Data entries:

== Segment start ==

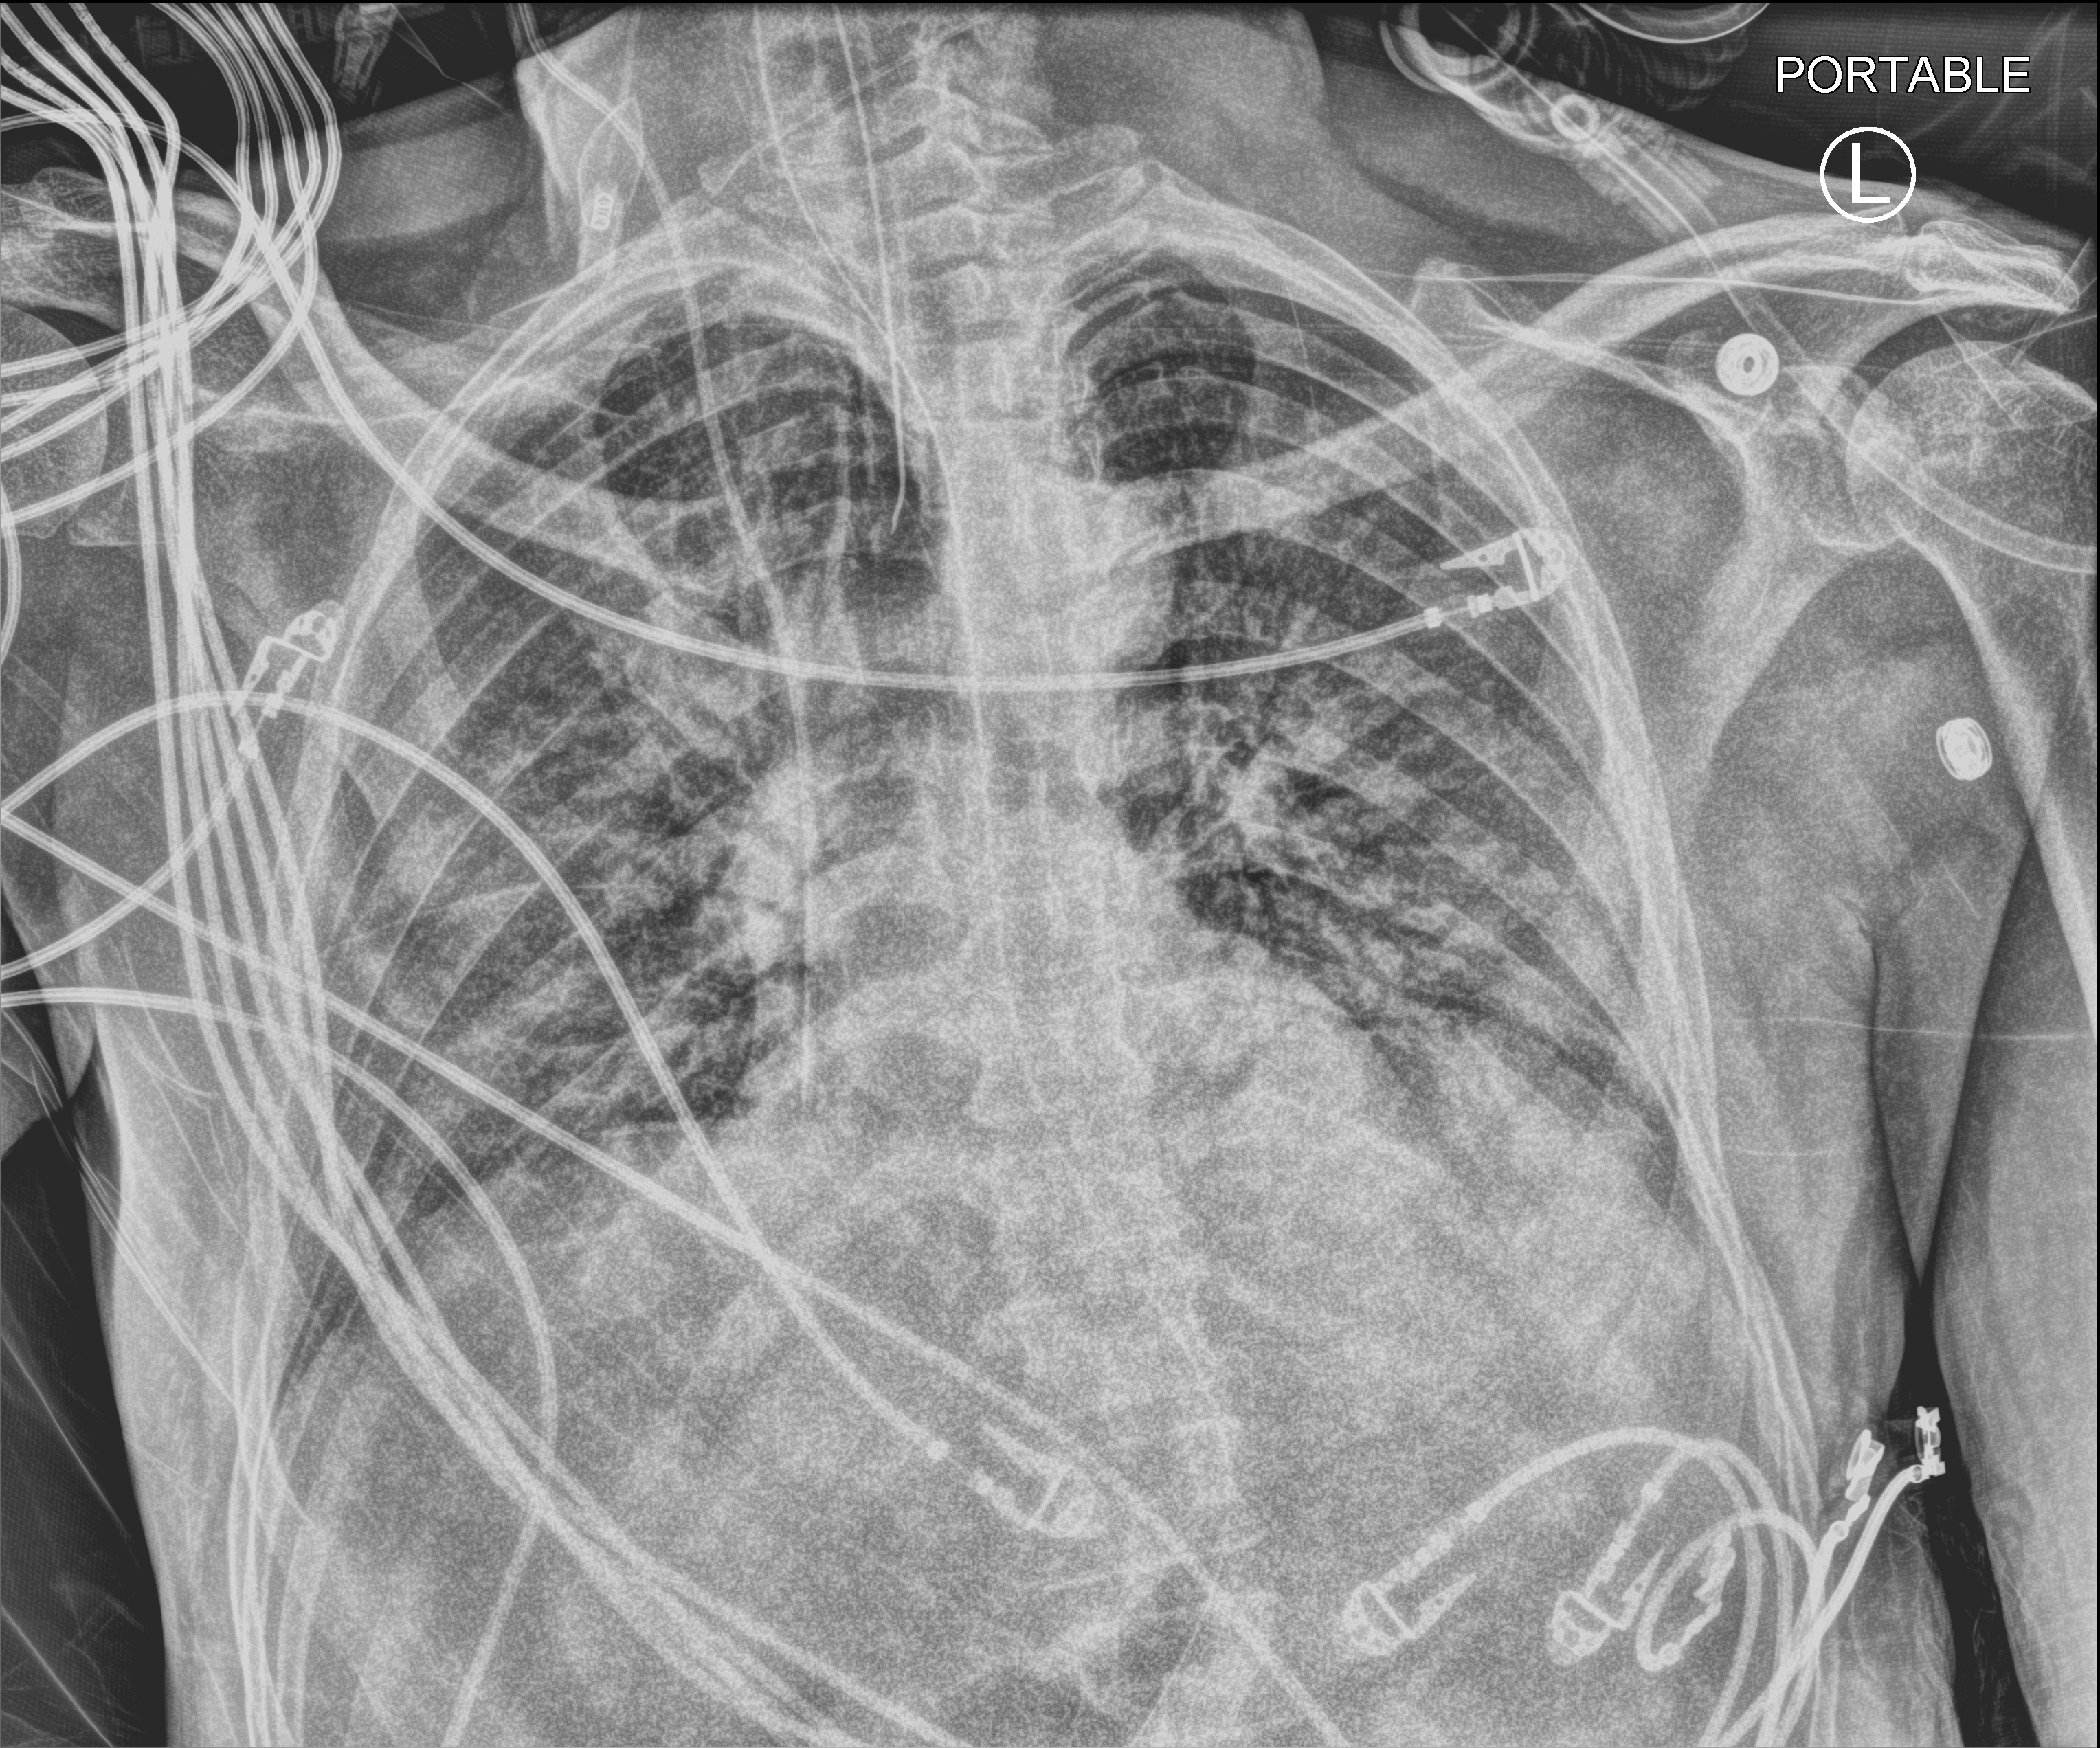
Chest X-ray (portable), anteroposterior (AP) projection. Patient hospitalised with COVID-19; male, aged 18–59 years.
Admission-level facts for this patient (not findings on this image; timing relative to this image not recorded): mechanically ventilated during this hospital stay: yes; admitted to intensive care during this hospital stay: yes.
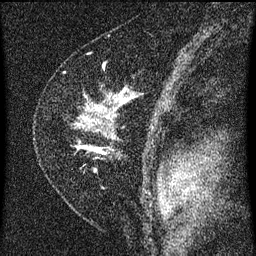
Breast MRI (dynamic contrast-enhanced), one sagittal slice. Slice 43 of 60 in the series (ordered by position). Dynamic contrast-enhanced series, image 2 of 3 at this slice position (ordered by acquisition). 1.5 T. TE 4.2 ms, TR 8 ms. 2 mm slice thickness. 256 × 256 image matrix, field of view 180 × 180 mm. Patient: female, 47 years.
Annotated regions visible in this slice (semi-automatic segmentation, software-assisted and operator-edited):
- analysis volume of interest (the breast-tissue region the enhancement analysis was run in; not a lesion): box from (x=46, y=76) to (x=135, y=191) px
- tumour enhancement mask (voxels above the 70 % enhancement threshold inside the analysis volume of interest): (x=79, y=146)–(x=105, y=155)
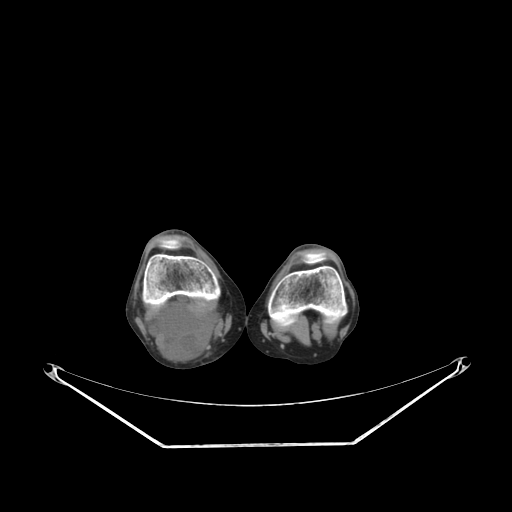
CT of an extremity soft-tissue mass (from a PET/CT study), one axial slice. Slice 171 of 267 in the series (ordered by position). Soft-tissue window (W 400 / L 40 HU). 3.75 mm slice thickness. 512 × 512 image matrix. Female patient. Case-level facts recorded for this patient, not image findings: histological type: liposarcoma; site of the primary tumour: right thigh.
Annotated regions visible in this slice (expert contour drawn on MRI and transferred to this co-registered scan by the dataset authors):
- gross tumour volume (mass): bounding box (x1, y1, x2, y2) in pixels: (149, 301, 220, 362)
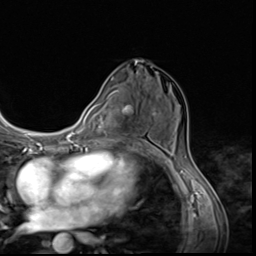
Breast MRI (dynamic contrast-enhanced), one axial slice. Position 36 of 64 along the scan axis. Cropped to one breast. Dynamic contrast-enhanced series, time point 2 of 9 at this slice position (early post-contrast). 3 T. TE 1.5 ms, TR 4.7 ms. 256 × 256 image matrix. Female patient.
Structures marked on this image (semi-automatic segmentation, software-assisted and operator-edited):
- enhancing-tissue mask used for the functional tumour volume (all voxels passing the contrast-enhancement thresholds inside the analysis volume; usually the tumour): bounding box <128,105,142,144> (left, top, right, bottom; pixels)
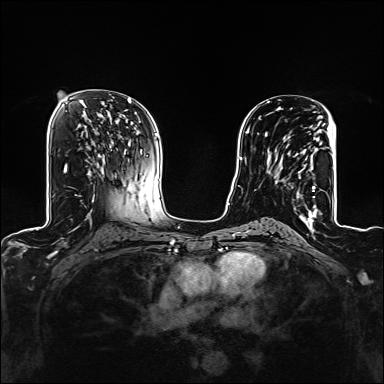
Breast MRI (dynamic contrast-enhanced), one axial slice. Position 75 of 160 along the scan axis. Dynamic contrast-enhanced series, time point 2 of 6 at this slice position (early post-contrast). 1.5 T. TE 2.4 ms, TR 5.2 ms. 1.2 mm slice thickness. 384 × 384 image matrix. Female patient.
Outlined on this slice (semi-automatically segmented with operator editing):
- enhancing-tissue mask used for the functional tumour volume (all voxels passing the contrast-enhancement thresholds inside the analysis volume; usually the tumour): box from (x=268, y=122) to (x=325, y=209) px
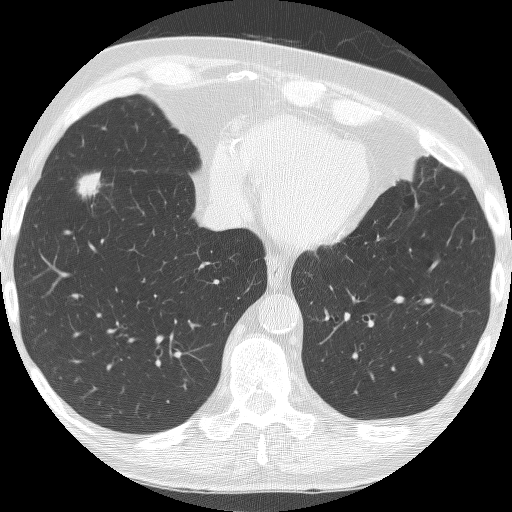
Axial slice from a low-dose chest CT screening exam, baseline screening round, lung window (W 1500 / L -600 HU), lung (sharp) reconstruction kernel (BONE), 120 kVp, slice 118 of 182 in the series. Male, age 74 years at enrolment. Former smoker at enrolment.
- Expert-annotated lung lesion, box from (x=68, y=165) to (x=119, y=206) px.
- The screening reader recorded 4 non-calcified nodules or masses ≥4 mm on this exam; which of them this box marks is not recorded.
- Participant outcome: lung cancer diagnosed 35 days after this screen — bronchiolo-alveolar carcinoma, mucinous, right lower lobe, well differentiated (G1), stage IA (AJCC 6th edition), 22 mm at pathology.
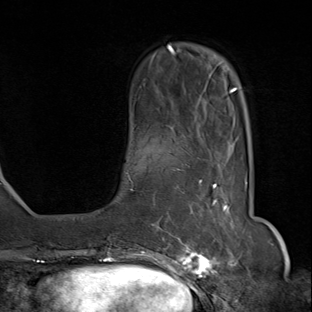
Breast MRI (dynamic contrast-enhanced), one axial slice; slice 20 of 80 in the series (ordered by position); cropped to one breast; dynamic contrast-enhanced series, time point 2 of 8 at this slice position (early post-contrast); 1.5 T; TE 1.8 ms, TR 4.3 ms; 2 mm slice thickness; 312 × 312 image matrix. Female patient.
Structures marked on this image (semi-automatic segmentation, software-assisted and operator-edited):
- enhancing-tissue mask used for the functional tumour volume (all voxels passing the contrast-enhancement thresholds inside the analysis volume; usually the tumour): bounding box (x1, y1, x2, y2) in pixels: (142, 168, 236, 284)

== Segment end ==

◆ **Problem**
Each entry above is to be duplicated exactly, and its pictures omitted.

◆ **Result of the exercise**
Chest X-ray (portable), anteroposterior (AP) projection. Patient hospitalised with COVID-19; male, aged 18–59 years.
Admission-level facts for this patient (not findings on this image; timing relative to this image not recorded): mechanically ventilated during this hospital stay: yes; admitted to intensive care during this hospital stay: yes.
Breast MRI (dynamic contrast-enhanced), one sagittal slice. Slice 43 of 60 in the series (ordered by position). Dynamic contrast-enhanced series, image 2 of 3 at this slice position (ordered by acquisition). 1.5 T. TE 4.2 ms, TR 8 ms. 2 mm slice thickness. 256 × 256 image matrix, field of view 180 × 180 mm. Patient: female, 47 years.
Annotated regions visible in this slice (semi-automatic segmentation, software-assisted and operator-edited):
- analysis volume of interest (the breast-tissue region the enhancement analysis was run in; not a lesion): box from (x=46, y=76) to (x=135, y=191) px
- tumour enhancement mask (voxels above the 70 % enhancement threshold inside the analysis volume of interest): (x=79, y=146)–(x=105, y=155)
CT of an extremity soft-tissue mass (from a PET/CT study), one axial slice. Slice 171 of 267 in the series (ordered by position). Soft-tissue window (W 400 / L 40 HU). 3.75 mm slice thickness. 512 × 512 image matrix. Female patient. Case-level facts recorded for this patient, not image findings: histological type: liposarcoma; site of the primary tumour: right thigh.
Annotated regions visible in this slice (expert contour drawn on MRI and transferred to this co-registered scan by the dataset authors):
- gross tumour volume (mass): bounding box (x1, y1, x2, y2) in pixels: (149, 301, 220, 362)
Breast MRI (dynamic contrast-enhanced), one axial slice. Position 36 of 64 along the scan axis. Cropped to one breast. Dynamic contrast-enhanced series, time point 2 of 9 at this slice position (early post-contrast). 3 T. TE 1.5 ms, TR 4.7 ms. 256 × 256 image matrix. Female patient.
Structures marked on this image (semi-automatic segmentation, software-assisted and operator-edited):
- enhancing-tissue mask used for the functional tumour volume (all voxels passing the contrast-enhancement thresholds inside the analysis volume; usually the tumour): bounding box <128,105,142,144> (left, top, right, bottom; pixels)
Breast MRI (dynamic contrast-enhanced), one axial slice. Position 75 of 160 along the scan axis. Dynamic contrast-enhanced series, time point 2 of 6 at this slice position (early post-contrast). 1.5 T. TE 2.4 ms, TR 5.2 ms. 1.2 mm slice thickness. 384 × 384 image matrix. Female patient.
Outlined on this slice (semi-automatically segmented with operator editing):
- enhancing-tissue mask used for the functional tumour volume (all voxels passing the contrast-enhancement thresholds inside the analysis volume; usually the tumour): box from (x=268, y=122) to (x=325, y=209) px
Axial slice from a low-dose chest CT screening exam, baseline screening round, lung window (W 1500 / L -600 HU), lung (sharp) reconstruction kernel (BONE), 120 kVp, slice 118 of 182 in the series. Male, age 74 years at enrolment. Former smoker at enrolment.
- Expert-annotated lung lesion, box from (x=68, y=165) to (x=119, y=206) px.
- The screening reader recorded 4 non-calcified nodules or masses ≥4 mm on this exam; which of them this box marks is not recorded.
- Participant outcome: lung cancer diagnosed 35 days after this screen — bronchiolo-alveolar carcinoma, mucinous, right lower lobe, well differentiated (G1), stage IA (AJCC 6th edition), 22 mm at pathology.
Breast MRI (dynamic contrast-enhanced), one axial slice; slice 20 of 80 in the series (ordered by position); cropped to one breast; dynamic contrast-enhanced series, time point 2 of 8 at this slice position (early post-contrast); 1.5 T; TE 1.8 ms, TR 4.3 ms; 2 mm slice thickness; 312 × 312 image matrix. Female patient.
Structures marked on this image (semi-automatic segmentation, software-assisted and operator-edited):
- enhancing-tissue mask used for the functional tumour volume (all voxels passing the contrast-enhancement thresholds inside the analysis volume; usually the tumour): bounding box (x1, y1, x2, y2) in pixels: (142, 168, 236, 284)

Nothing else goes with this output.